**TEXT PROVIDED:**
________________

Luke 12:16-21
November 21, 2025 — Osaka Church
In the Name of the Father, the Son, and the Holy Spirit
A rich man who had been blessed with an abundant harvest pondered.
“What shall I do? I have nowhere to store this abundant harvest.”
He then came up with the idea of tearing down his barns and building bigger ones. “Now I’m safe. I’ve saved up for years. From now on, I can enjoy life at a leisurely pace.”
This parable has been called “The Parable of the Rich Fool.” It has a punchline: God tells the proud rich man, “Fool! Tonight you die. All the things you’ve worked so hard to prepare will be for nothing.”
We often hear this parable as a lesson in how foolish people are when they greedily accumulate wealth. But was the rich man really that foolish? Even if one knows full well that he might die tonight, is it really so foolish to try to save up a large harvest, considering the possibility that he might live for decades to come? “I might die tonight, so I’ll just convert all my harvest into money and spend it all in one night. It would be exhilarating, wouldn’t it? But what will I do after that? What would happen if everyone who heard this parable stopped taking full responsibility for their own lives and living carefully and thoughtfully? Would they really be foolish?

________________

**DATA LISTING:**

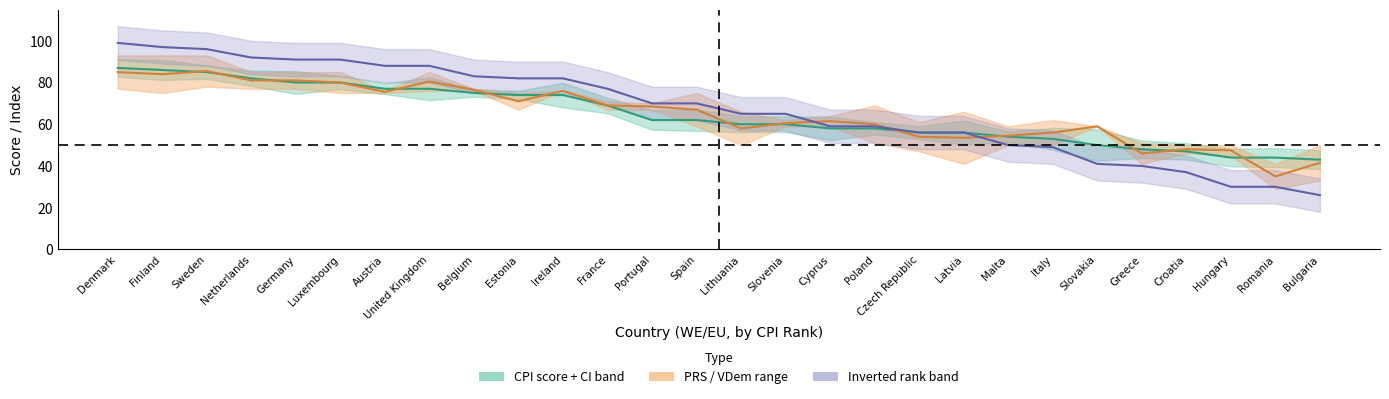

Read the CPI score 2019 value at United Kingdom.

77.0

________________

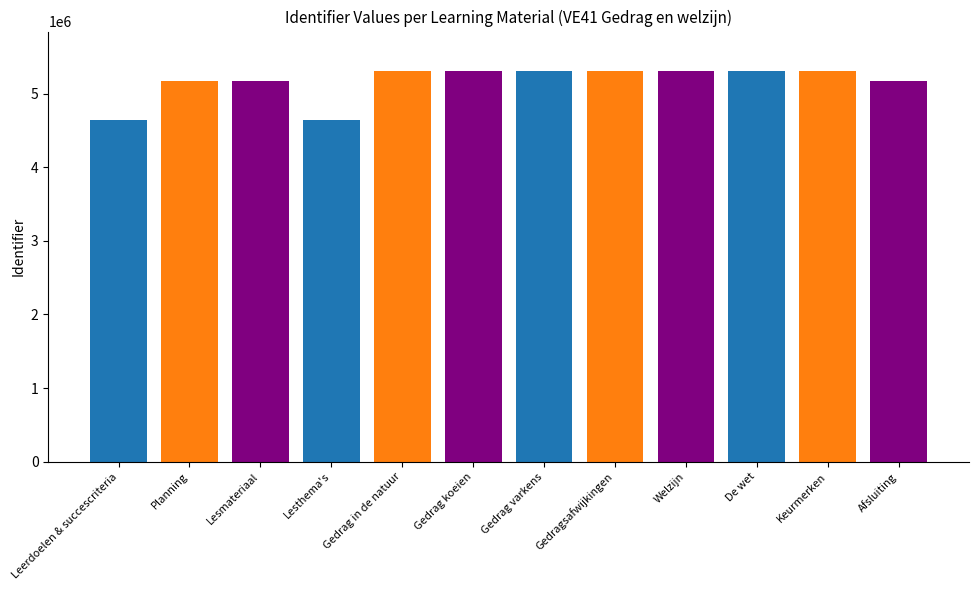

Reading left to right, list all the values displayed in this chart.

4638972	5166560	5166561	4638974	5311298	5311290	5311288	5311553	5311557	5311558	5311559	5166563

________________

**QUESTIONS:**
(a) In the text on the rich fool, what did the rich man plan to do with his barns?
(b) List each name in the blessing that opens the text on the rich fool.
The rows have nothing to do with the text on the rich fool.

**EXERCISE SOLUTIONS:**
(a) He planned to tear them down and build bigger ones.

(b) the Father, the Son, the Holy Spirit